En ce cinquième dimanche de Carême, alors que nous nous rapprochons de la Semaine Sainte, l’Évangile nous offre encore un beau texte sur la miséricorde divine : la rencontre entre Jésus et la femme adultère.
A la lecture de l’évangile, il est facile d’imaginer la scène : Jésus ; la femme, traînée de force sur la place publique, exposée à la honte et à l’humiliation ; les scribes et les pharisiens avec leurs pierres à la main, prêts à lapider la femme en application de la loi de Moïse même si leur intention première est de mettre Jésus à l’épreuve.
Face à cette violence, que fait Jésus ? Il se penche et trace des signes sur le sol. Ce geste mystérieux est d’abord un refus d’entrer dans leur logique d’affrontement. Jésus prend son temps, il crée un espace de silence au milieu de leurs cris accusateurs. Puis, il se redresse et prononce cette phrase que nous connaissons tous : « Celui d’entre vous qui est sans péché, qu’il soit le premier à lui jeter une pierre. »
Ces mots touchent la conscience de chacun. Du plus âgé au plus jeune, ils s’en vont, laissant tomber leurs pierres. Restent alors, face à face, Jésus et cette femme. « Femme, où sont-ils donc ? Personne ne t’a condamnée ? » – « Personne, Seigneur. » – « Moi non plus, je ne te condamne pas. Va, et désormais ne pèche plus. »
Ce dialogue est d’une simplicité bouleversante. En quelques mots, tout est dit de la miséricorde divine.
Alors que retenir de cet Évangile en ce temps de Carême ?
D’abord, il nous rappelle que nous sommes tous pécheurs. Lorsque Jésus invite celui qui est sans péché à jeter la première pierre, il nous invite à l’humilité. Combien de fois jugeons-nous sévèrement les autres, tout en étant indulgents envers nos propres fautes ? L’accusation des autres est souvent le moyen le plus sûr d’éviter de regarder nos propres manquements.
Ensuite, cet Évangile nous révèle le regard du Christ.
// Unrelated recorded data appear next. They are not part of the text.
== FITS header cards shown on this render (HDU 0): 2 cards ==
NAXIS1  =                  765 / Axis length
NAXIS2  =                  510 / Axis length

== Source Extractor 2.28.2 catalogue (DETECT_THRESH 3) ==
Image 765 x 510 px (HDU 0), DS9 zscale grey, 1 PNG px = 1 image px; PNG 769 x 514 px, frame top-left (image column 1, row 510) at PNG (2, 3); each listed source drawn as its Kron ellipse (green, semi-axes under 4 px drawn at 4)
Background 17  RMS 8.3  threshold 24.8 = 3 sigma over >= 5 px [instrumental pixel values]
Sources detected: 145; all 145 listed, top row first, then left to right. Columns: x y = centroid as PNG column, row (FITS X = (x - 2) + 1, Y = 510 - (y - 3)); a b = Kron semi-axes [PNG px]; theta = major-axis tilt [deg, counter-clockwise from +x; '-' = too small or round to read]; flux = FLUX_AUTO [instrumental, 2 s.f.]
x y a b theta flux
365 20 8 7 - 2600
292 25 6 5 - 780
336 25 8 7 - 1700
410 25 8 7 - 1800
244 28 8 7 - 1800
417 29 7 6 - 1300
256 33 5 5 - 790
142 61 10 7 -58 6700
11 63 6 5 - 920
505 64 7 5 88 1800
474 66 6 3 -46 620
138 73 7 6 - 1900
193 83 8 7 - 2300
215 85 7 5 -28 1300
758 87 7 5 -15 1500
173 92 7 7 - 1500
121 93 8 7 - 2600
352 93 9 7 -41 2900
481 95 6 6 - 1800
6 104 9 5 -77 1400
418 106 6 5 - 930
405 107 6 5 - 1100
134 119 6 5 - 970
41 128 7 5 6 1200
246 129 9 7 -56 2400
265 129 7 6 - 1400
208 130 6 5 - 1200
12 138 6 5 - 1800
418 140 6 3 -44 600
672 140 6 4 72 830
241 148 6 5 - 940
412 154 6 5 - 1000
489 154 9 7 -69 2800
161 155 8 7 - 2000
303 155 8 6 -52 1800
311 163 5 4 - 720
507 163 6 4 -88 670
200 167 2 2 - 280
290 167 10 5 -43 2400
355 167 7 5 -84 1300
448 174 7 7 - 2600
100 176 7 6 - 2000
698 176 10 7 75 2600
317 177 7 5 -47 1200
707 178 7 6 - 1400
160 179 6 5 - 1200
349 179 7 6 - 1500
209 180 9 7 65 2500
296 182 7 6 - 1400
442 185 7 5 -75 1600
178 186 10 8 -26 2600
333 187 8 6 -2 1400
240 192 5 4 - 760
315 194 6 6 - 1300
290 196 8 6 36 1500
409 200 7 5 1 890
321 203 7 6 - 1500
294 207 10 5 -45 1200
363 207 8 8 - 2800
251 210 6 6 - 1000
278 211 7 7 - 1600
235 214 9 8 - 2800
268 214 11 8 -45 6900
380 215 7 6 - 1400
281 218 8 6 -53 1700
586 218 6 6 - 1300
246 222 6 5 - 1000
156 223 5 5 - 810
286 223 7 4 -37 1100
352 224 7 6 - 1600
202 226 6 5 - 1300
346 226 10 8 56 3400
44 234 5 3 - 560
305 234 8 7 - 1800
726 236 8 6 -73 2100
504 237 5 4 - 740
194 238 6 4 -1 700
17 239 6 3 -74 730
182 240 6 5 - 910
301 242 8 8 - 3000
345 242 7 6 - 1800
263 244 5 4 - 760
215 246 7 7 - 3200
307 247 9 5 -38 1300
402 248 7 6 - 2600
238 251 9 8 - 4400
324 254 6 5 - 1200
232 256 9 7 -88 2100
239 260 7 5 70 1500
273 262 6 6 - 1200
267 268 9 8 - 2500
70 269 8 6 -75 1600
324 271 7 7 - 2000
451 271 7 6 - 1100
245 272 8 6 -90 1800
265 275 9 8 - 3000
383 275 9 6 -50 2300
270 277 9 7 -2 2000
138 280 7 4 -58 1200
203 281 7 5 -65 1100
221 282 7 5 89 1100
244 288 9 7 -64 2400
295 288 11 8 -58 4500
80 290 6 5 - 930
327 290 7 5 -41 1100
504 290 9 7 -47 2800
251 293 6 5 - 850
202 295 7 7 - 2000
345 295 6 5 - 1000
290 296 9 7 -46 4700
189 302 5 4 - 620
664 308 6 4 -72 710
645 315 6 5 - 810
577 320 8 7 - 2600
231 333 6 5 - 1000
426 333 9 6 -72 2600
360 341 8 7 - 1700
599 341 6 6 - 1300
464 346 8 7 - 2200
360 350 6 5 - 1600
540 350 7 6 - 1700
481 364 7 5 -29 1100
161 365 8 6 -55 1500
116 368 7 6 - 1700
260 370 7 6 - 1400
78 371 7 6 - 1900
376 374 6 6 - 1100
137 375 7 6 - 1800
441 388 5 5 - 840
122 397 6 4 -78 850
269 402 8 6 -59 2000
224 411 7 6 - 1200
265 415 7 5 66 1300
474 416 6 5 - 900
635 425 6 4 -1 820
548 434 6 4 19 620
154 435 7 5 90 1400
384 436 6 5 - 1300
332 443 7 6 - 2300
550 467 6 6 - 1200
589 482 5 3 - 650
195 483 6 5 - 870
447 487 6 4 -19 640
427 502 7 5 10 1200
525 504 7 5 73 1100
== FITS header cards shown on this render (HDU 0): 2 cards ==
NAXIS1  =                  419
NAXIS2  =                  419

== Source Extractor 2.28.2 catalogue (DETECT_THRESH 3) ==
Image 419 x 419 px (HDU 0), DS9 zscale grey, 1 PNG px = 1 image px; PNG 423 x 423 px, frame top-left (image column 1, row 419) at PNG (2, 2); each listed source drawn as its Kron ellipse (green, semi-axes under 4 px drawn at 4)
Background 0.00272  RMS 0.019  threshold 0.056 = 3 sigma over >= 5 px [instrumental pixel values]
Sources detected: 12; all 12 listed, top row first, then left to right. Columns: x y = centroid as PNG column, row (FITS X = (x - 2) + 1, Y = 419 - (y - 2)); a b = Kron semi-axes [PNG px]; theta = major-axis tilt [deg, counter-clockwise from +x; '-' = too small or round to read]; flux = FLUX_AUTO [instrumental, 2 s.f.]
Jésus ne nie pas le péché de cette femme. Il ne dit pas que ce qu’elle a fait est sans importance. Mais il refuse de la réduire à sa faute. Il voit en elle une personne, avec sa dignité intacte malgré sa chute. Ce regard qui restaure, qui relève, qui guérit, c’est le regard même de Dieu sur chacun de nous.
« Va, et désormais ne pèche plus. » Ces paroles sont à la fois un pardon et un appel. Le pardon n’est pas une simple amnistie qui effacerait le passé. Il est une libération qui ouvre un avenir. Jésus ne dit pas : « Ce que tu as fait n’est pas grave », mais « Tu peux vivre autrement ». La miséricorde n’est pas un blanc-seing pour continuer comme avant ; elle est l’invitation à une vie nouvelle.
En ce temps de Carême, alors que le sacrement de réconciliation va nous être proposé, cet Évangile nous rappelle le sens profond de cette démarche. Nous n’allons pas à confesse simplement pour être acquittés, mais pour rencontrer le Christ qui nous relève et nous appelle à la conversion.
Enfin, cet Évangile nous invite à être des témoins de la miséricorde. Dans un monde si prompt à juger, à condamner, à exclure, nous sommes appelés à imiter le Christ : ne pas fermer les yeux sur le mal, mais refuser de réduire une personne à ses actes, aussi répréhensibles soient-ils.
Le pape François nous rappelle souvent que l’Église doit être un « hôpital de campagne » qui soigne les blessures, plutôt qu’une douane qui contrôle et rejette. À l’image du Christ, soyons des artisans de miséricorde, capables de regarder au-delà des fautes pour voir la personne dans toute sa dignité.
En cette fin de Carême, laissons résonner en nous ces paroles du Christ : « Moi non plus, je ne te condamne pas. Va, et désormais ne pèche plus. » Accueillons-les comme adressées à chacun de nous personnellement. Et demandons la grâce de pouvoir les prononcer, à notre tour, envers ceux qui nous ont blessés. Amen.